__EJERCICIOS PROPUESTOS__.
a) En el texto sobre la deculturación y el mercado, ¿sobre quién recae el acoso sistemático e integral que se presenta como prueba?
b) Prolonga el texto sobre la deculturación y el mercado a partir de su última oración.

En el primer nivel de análisisla respuesta a las incógnitas no puede ser muy optimista. El contexto general vuelve utópica la idea de “un plan cultural” que se desarrolle al margen de los condicionantes históricos y logre revertir el proceso -sistemáticamente imprescindible - de deculturación.

Pues dicha deculturación no es un mero “efecto secundario” o desviación, sino la condición sistémica para el sostenimiento de esta sociedad. La cultura, en sus dos acepciones (a y b), es antagónica con el desarrollo del mercado.

Prueba de ello es el acoso sistemático e integral al adolescente, estadio clave del proceso de socialización y culturización del individuo. La pura lógica económica, sin plan preconcebido por nadie, orienta los operativos privados y públicos hacia la creación de mercado mediante una estrategia de “aculturación” (o sea de inhibición del proceso culturizador) del adolescente, pieza clave del mercado presente y garantía del mercado futuro.

Registros de datos
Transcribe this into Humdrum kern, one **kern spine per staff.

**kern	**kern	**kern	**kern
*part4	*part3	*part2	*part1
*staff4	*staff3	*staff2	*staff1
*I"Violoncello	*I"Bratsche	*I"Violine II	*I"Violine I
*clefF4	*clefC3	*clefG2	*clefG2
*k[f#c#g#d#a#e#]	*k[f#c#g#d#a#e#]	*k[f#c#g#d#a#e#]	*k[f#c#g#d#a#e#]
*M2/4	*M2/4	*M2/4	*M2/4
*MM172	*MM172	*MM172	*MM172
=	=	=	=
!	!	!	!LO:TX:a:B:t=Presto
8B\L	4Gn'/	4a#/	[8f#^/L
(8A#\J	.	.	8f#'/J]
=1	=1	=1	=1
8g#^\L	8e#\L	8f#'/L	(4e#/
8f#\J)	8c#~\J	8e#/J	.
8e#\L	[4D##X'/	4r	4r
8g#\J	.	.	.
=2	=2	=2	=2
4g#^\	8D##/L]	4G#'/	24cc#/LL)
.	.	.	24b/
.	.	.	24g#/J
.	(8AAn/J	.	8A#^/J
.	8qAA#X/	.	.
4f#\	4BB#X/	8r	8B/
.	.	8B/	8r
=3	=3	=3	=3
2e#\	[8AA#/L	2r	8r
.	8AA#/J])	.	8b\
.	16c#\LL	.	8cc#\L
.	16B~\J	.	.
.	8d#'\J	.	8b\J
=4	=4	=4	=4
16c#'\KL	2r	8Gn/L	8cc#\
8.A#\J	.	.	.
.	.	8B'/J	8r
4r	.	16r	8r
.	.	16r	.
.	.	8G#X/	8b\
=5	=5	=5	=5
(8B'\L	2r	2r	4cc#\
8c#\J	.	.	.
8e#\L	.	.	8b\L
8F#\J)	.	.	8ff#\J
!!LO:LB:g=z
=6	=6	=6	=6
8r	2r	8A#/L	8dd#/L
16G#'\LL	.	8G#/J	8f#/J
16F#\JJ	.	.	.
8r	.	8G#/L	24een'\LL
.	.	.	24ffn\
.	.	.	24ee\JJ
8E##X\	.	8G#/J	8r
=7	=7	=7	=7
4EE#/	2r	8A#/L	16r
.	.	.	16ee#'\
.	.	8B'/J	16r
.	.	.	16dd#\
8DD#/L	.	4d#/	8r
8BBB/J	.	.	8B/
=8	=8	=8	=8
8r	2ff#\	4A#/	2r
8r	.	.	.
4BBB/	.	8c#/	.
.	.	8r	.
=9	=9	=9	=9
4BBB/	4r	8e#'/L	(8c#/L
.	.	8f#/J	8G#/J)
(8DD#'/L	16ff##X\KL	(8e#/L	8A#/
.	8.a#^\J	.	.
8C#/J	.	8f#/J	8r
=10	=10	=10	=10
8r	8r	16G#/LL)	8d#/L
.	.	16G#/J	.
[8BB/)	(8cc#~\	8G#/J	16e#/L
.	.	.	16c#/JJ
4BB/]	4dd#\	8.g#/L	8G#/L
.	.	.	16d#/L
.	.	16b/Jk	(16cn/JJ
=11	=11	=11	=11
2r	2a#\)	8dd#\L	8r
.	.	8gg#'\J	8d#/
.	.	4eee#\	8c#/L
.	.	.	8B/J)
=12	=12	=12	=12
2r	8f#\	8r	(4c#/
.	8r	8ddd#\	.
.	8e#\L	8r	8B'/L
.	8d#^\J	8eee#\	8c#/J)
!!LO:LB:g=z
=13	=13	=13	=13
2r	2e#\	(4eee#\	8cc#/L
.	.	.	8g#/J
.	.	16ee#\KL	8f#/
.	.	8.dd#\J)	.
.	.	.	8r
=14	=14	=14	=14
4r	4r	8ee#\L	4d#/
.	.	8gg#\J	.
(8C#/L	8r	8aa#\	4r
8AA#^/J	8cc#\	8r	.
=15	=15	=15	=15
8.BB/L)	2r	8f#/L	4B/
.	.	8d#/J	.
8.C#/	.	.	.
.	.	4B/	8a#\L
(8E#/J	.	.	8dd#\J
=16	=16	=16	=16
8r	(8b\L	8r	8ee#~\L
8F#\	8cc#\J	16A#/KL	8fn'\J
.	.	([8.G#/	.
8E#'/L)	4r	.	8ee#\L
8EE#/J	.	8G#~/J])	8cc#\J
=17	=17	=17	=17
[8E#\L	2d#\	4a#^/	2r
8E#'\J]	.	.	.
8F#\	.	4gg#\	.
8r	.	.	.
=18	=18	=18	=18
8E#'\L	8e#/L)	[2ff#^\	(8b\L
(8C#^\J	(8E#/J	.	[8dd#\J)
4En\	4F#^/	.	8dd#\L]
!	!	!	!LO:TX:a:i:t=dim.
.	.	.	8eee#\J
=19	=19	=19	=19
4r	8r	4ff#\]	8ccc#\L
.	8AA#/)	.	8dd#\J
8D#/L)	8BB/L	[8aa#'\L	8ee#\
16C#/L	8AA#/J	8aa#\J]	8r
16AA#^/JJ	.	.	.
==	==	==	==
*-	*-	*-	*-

__RESPUESTAS DEL EJERCICIO__.
a) Sobre el adolescente.

b)
La acuciante problematicidad de la adolescencia no tiene orígenes psicológicos, sociológicos o culturales: es efecto de una tendencia económica. Se trata de un proceso semi-espontáneo de creación de un nuevo individuo, más adaptado al consumo acrítico. Y ese proceso debe producirse antes de que el individuo incorpore las matrices de la cultura, que obrarían como anticuerpos del consumo dependiente.

Una persona privada de códigos de comportamiento social está en óptimas condiciones de aceptar y adoptar cualquier nueva práctica que le proponga el sistema. Y privada de recursos de autorrealización (bienes culturales), está vacía y ávida de consumo de bienes alternativos.

El segundo nivel de análisis conduce a un “trabajo en grieta”: detectar zonas liberadas de los condicionantes del consumo, en las cuales la cultura — en todas sus acepciones — siga activa. O sea, donde todos sus componentes (productores y reproductores, emisores y receptores,  contenidos y medios) sigan vigentes y autónomos. La detección de estos espacios es esencial para la acción cultural: no se crece en el desierto. Los esfuerzos hay que concentrarlos allí donde haya vida cultural, para protegerla y hacerla crecer.

La cultura es la única alternativa contra de deculturación: es fin y es medio. Suponer que se puede inducir a la gente a que asuma la cultura mediante experimentos para-culturales, o procedimientos “clínicos” de tipo sensorial es absurdo y, además, denota cierta omnipotencia y paternalismo.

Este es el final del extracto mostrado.